The introduction of a Supreme Court for the United Kingdom provides greater clarity in our constitutional arrangements by further separating the judiciary from the legislature.
The concept paper and preliminary draft submitted by the Constituent Assembly (CA) Committee on Fundamental Rights and Directive Principles, no matter how good they are, cannot be properly studied without referring to the reports of the Committee on Judicial System.
The later report recommends infamous provisions in the new constitution which belittles the parameters of the Supreme Court as the guardian of the Constitution, and robs the power of judicial review from the Supreme Court in significant sense. It can neither interpret the constitution in important sense, nor it can judge upon the constitutionality of any law where it matters most. The report also makes sure that the Supreme Court and its judges are under parliamentary control in all matters relating to their appointment, dismissal and the job of judicial decision making.

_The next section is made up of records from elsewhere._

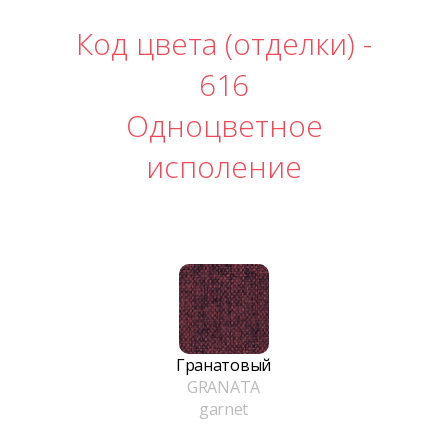
Код цвета (отделки) -
616
Одноцветное
исполение
Гранатовый
GRANATA
garnet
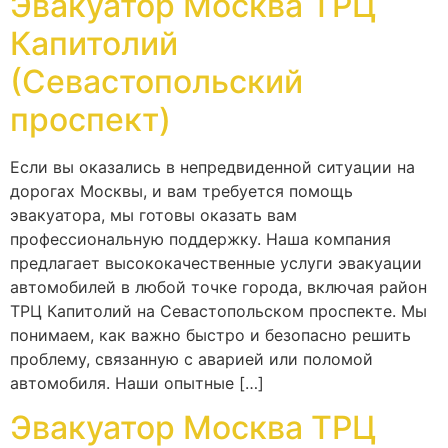
Эвакуатор Москва ТРЦ
Капитолий
(Севастопольский
проспект)
Если вы оказались в непредвиденной ситуации на
дорогах Москвы, и вам требуется помощь
эвакуатора, мы готовы оказать вам
профессиональную поддержку. Наша компания
предлагает высококачественные услуги эвакуации
автомобилей в любой точке города, включая район
ТРЦ Капитолий на Севастопольском проспекте. Мы
понимаем, как важно быстро и безопасно решить
проблему, связанную с аварией или поломой
автомобиля. Наши опытные […]
Эвакуатор Москва ТРЦ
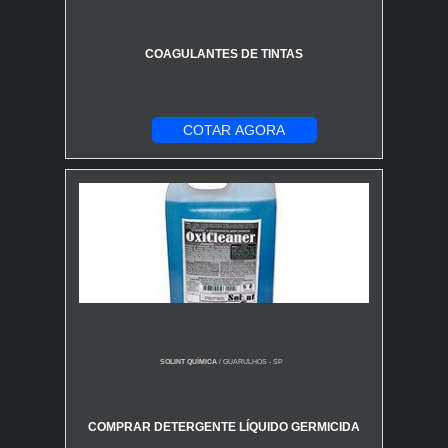
problema é o contrapiso em si, ou quando a cerâmica
antiga está muito irregular.
COAGULANTES DE TINTAS
NIVELADOR DE PISO LÍQUIDO É A MESMA
COISA QUE PORCELANATO LÍQUIDO?
COTAR AGORA
Não! Essa é uma confusão clássica. O
nivelador de
piso líquido (autonivelante)
é uma argamassa
cimentícia usada para
preparar a base
. O
porcelanato
líquido
(que na verdade é uma resina epóxi) é o
acabamento final
, um tipo de piso em si. Ou seja, o
primeiro é a preparação, o segundo é o produto final.
SOLINT QUÍMICA
/ GUARULHOS - SP
COMPRAR DETERGENTE LÍQUIDO GERMICIDA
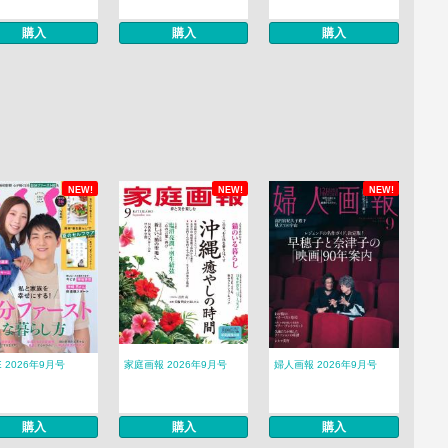
購入
購入
購入
NEW!
NEW!
NEW!
E 2026年9月号
家庭画報 2026年9月号
婦人画報 2026年9月号
購入
購入
購入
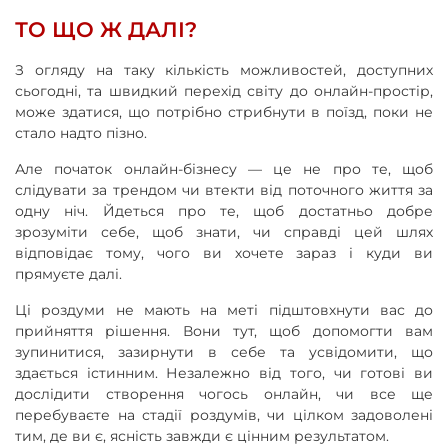
ТО ЩО Ж ДАЛІ?
З огляду на таку кількість можливостей, доступних
сьогодні, та швидкий перехід світу до онлайн-простір,
може здатися, що потрібно стрибнути в поїзд, поки не
стало надто пізно.
Але початок онлайн-бізнесу — це не про те, щоб
слідувати за трендом чи втекти від поточного життя за
одну ніч. Йдеться про те, щоб достатньо добре
зрозуміти себе, щоб знати, чи справді цей шлях
відповідає тому, чого ви хочете зараз і куди ви
прямуєте далі.
Ці роздуми не мають на меті підштовхнути вас до
прийняття рішення. Вони тут, щоб допомогти вам
зупинитися, зазирнути в себе та усвідомити, що
здається істинним. Незалежно від того, чи готові ви
дослідити створення чогось онлайн, чи все ще
перебуваєте на стадії роздумів, чи цілком задоволені
тим, де ви є, ясність завжди є цінним результатом.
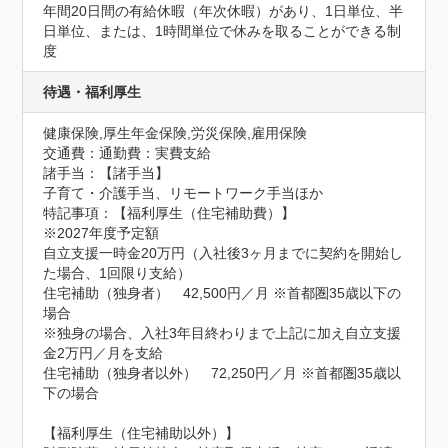
年間20日間の有給休暇（年次休暇）があり、1日単位、半
日単位、または、1時間単位で休みを取ることができる制
度
待遇・福利厚生
健康保険,厚生年金保険,労災保険,雇用保険
交通費：通勤費：実費支給
諸手当：【諸手当】

子育て・介護手当、リモートワーク手当ほか
特記事項：【福利厚生（住宅補助費）】

※2027年度予定額

自立支援一時金20万円（入社後3ヶ月までに契約を開始し
た場合、1回限り支給）

住宅補助（独身者）　42,500円／月 ※首都圏35歳以下の
場合

※独身の場合、入社3年目終わりまで上記に加え自立支援
金2万円／月を支給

A Supreme Court which lacks independence, which has to be accountable to a legislative committee, and which is always under the threat and duress of a legislative majority cannot protect any fundamental rights whatsoever. If this is so, the question is how the concept paper and preliminary draft submitted by the CA Committee on Fundamental Rights and Directive Principles can safeguard the fundamental rights of the Nepali people. A list of rights without inbuilt judicial sanctions is not worth its name.